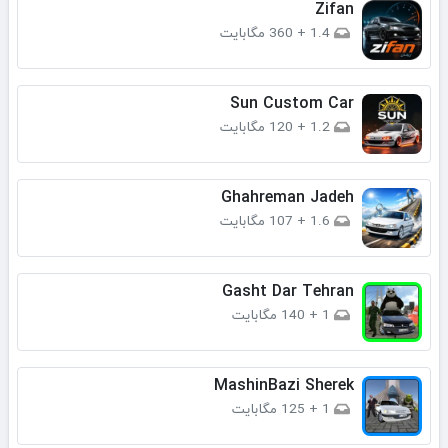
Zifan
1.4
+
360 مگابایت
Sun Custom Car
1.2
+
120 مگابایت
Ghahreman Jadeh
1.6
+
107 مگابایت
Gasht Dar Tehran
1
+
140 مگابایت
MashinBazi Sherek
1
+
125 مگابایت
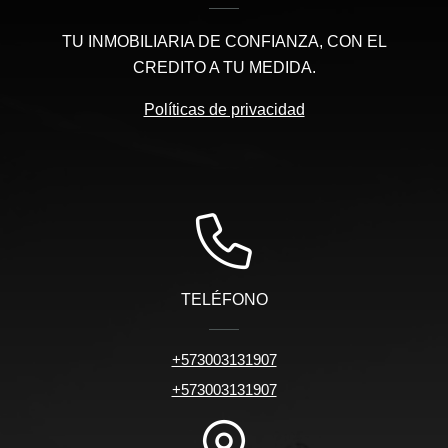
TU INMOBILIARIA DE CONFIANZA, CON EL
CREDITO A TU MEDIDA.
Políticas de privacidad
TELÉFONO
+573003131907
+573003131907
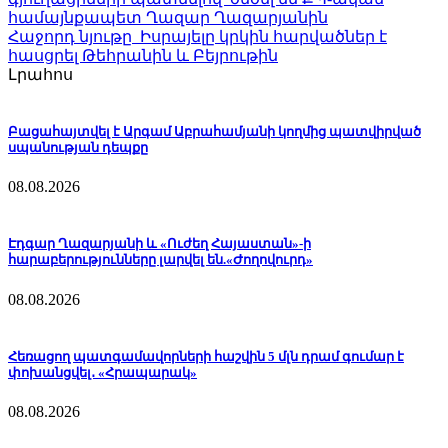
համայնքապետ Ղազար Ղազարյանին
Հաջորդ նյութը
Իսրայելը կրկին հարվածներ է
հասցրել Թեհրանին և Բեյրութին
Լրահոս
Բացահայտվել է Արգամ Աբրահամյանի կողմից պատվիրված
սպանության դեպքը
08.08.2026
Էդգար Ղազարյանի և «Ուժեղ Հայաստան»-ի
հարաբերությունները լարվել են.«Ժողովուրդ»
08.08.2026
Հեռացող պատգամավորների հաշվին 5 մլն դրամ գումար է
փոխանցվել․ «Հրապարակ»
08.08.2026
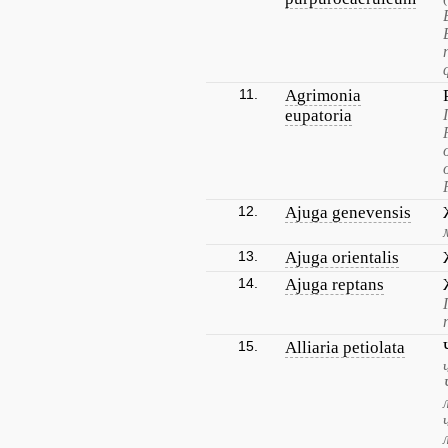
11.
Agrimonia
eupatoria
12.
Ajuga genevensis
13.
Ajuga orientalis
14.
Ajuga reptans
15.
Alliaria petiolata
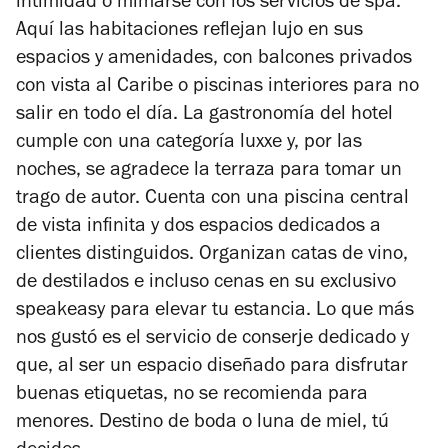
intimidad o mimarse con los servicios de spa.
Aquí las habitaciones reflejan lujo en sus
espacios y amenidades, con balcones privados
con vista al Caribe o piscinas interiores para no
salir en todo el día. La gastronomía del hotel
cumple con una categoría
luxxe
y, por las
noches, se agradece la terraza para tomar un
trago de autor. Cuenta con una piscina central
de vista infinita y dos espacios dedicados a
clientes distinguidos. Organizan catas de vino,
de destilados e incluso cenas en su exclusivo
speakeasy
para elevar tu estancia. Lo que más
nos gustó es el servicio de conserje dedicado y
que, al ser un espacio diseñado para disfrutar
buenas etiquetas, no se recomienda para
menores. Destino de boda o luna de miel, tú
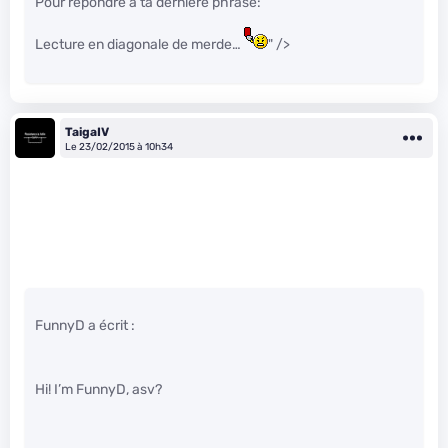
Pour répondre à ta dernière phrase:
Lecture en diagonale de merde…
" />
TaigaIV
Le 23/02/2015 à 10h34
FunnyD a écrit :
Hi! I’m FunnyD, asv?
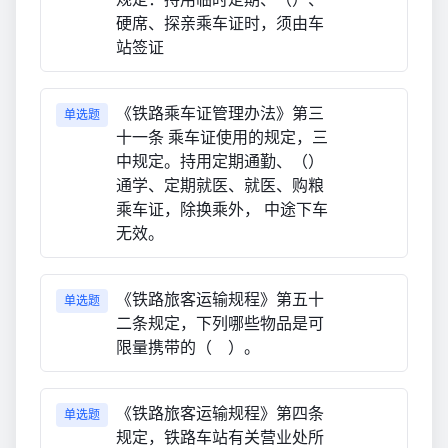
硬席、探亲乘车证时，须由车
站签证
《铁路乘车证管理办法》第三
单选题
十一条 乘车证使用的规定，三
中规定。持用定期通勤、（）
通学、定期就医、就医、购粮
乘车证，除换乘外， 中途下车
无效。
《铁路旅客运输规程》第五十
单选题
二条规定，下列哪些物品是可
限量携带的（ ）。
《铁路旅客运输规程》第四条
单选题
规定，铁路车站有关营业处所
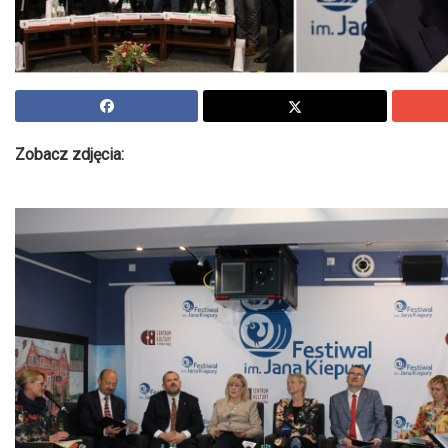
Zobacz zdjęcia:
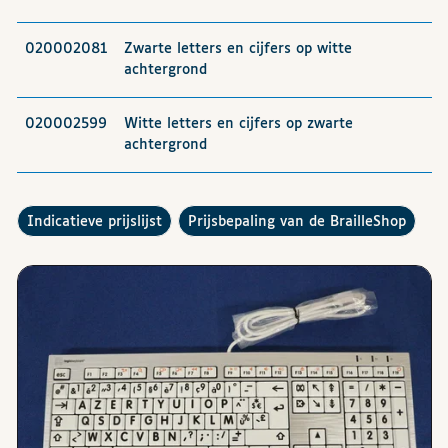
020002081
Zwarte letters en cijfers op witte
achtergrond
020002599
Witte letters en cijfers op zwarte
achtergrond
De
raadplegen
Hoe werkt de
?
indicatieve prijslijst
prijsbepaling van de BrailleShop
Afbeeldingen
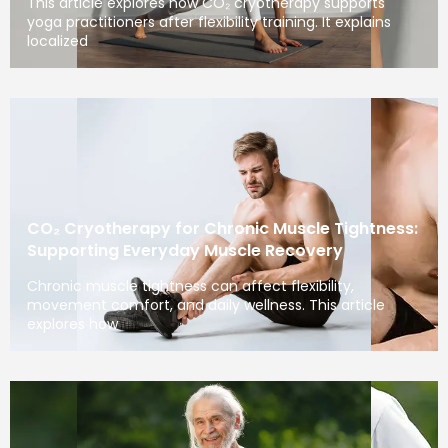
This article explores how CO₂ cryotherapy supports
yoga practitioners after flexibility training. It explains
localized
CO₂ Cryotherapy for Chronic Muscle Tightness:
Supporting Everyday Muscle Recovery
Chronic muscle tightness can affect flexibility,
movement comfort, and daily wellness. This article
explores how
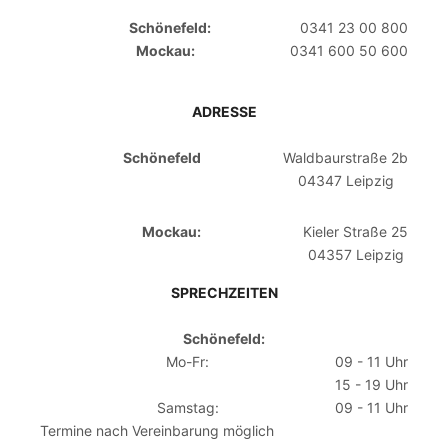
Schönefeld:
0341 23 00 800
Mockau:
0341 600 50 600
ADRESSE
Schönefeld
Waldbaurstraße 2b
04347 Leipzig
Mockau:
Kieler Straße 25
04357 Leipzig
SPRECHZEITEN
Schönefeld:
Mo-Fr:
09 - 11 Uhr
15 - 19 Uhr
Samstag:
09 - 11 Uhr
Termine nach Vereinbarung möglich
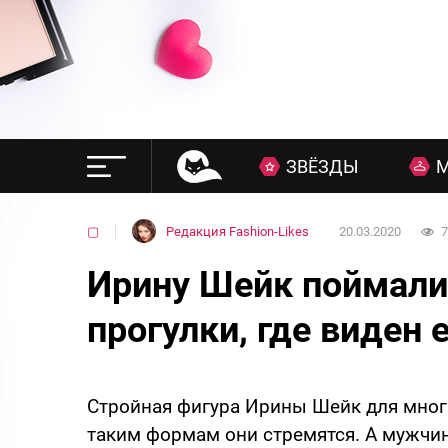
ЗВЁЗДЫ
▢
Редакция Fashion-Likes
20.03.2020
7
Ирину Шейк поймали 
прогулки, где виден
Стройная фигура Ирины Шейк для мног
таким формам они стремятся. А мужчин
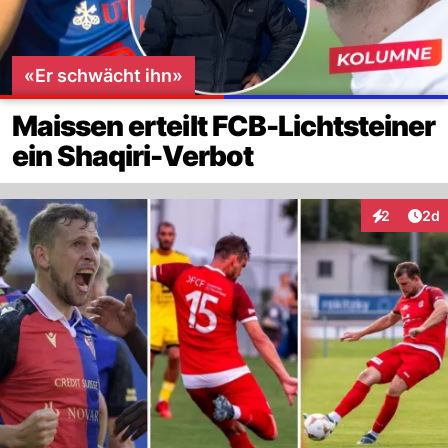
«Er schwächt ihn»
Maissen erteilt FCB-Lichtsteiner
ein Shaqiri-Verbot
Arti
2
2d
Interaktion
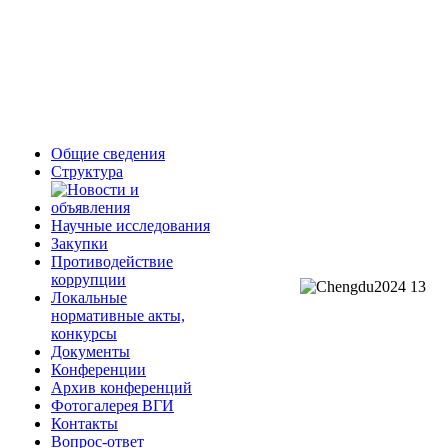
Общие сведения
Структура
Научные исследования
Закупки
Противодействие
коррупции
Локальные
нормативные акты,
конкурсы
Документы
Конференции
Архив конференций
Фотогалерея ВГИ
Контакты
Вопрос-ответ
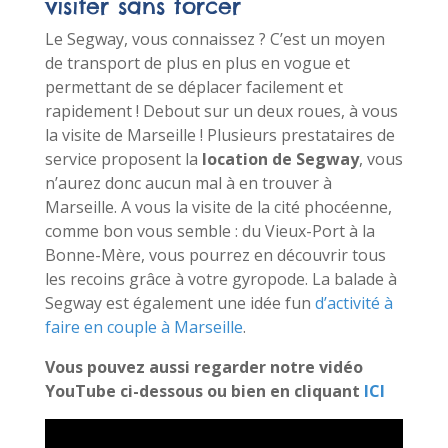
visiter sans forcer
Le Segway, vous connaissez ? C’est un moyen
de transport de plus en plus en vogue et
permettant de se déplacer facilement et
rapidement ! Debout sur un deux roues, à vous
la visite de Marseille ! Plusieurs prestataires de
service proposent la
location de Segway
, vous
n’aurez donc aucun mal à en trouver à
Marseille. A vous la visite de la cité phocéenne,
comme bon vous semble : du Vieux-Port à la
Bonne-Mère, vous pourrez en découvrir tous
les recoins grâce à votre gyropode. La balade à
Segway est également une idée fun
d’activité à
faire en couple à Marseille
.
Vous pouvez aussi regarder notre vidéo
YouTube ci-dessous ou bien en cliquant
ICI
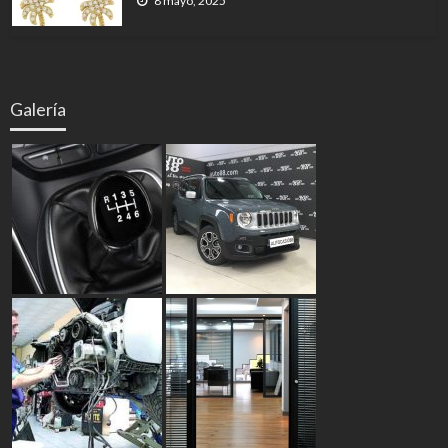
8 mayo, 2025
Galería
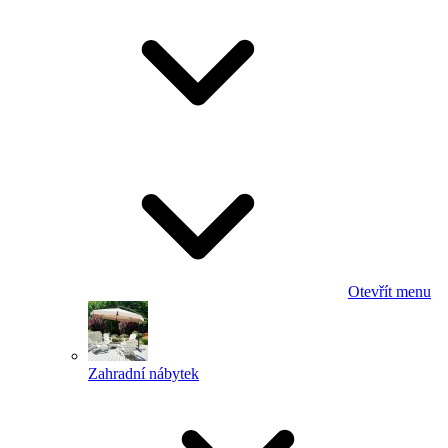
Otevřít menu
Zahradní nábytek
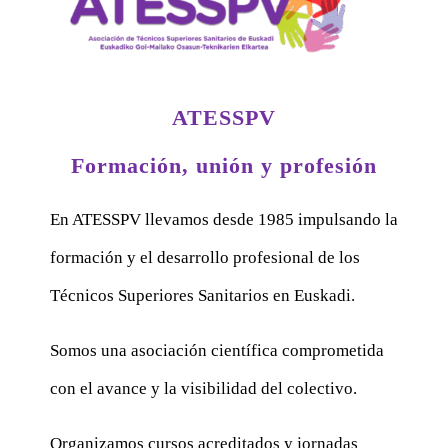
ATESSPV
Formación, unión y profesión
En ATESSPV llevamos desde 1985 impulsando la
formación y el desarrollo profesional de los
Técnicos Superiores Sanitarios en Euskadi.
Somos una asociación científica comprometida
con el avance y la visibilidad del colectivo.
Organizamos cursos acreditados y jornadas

• _What this task involves_
Where a line of the data contains "para", copy that line.

• _Solved exercise_
con vista al Caribe o piscinas interiores para no
noches, se agradece la terraza para tomar un
para elevar tu estancia. Lo que más
que, al ser un espacio diseñado para disfrutar
buenas etiquetas, no se recomienda para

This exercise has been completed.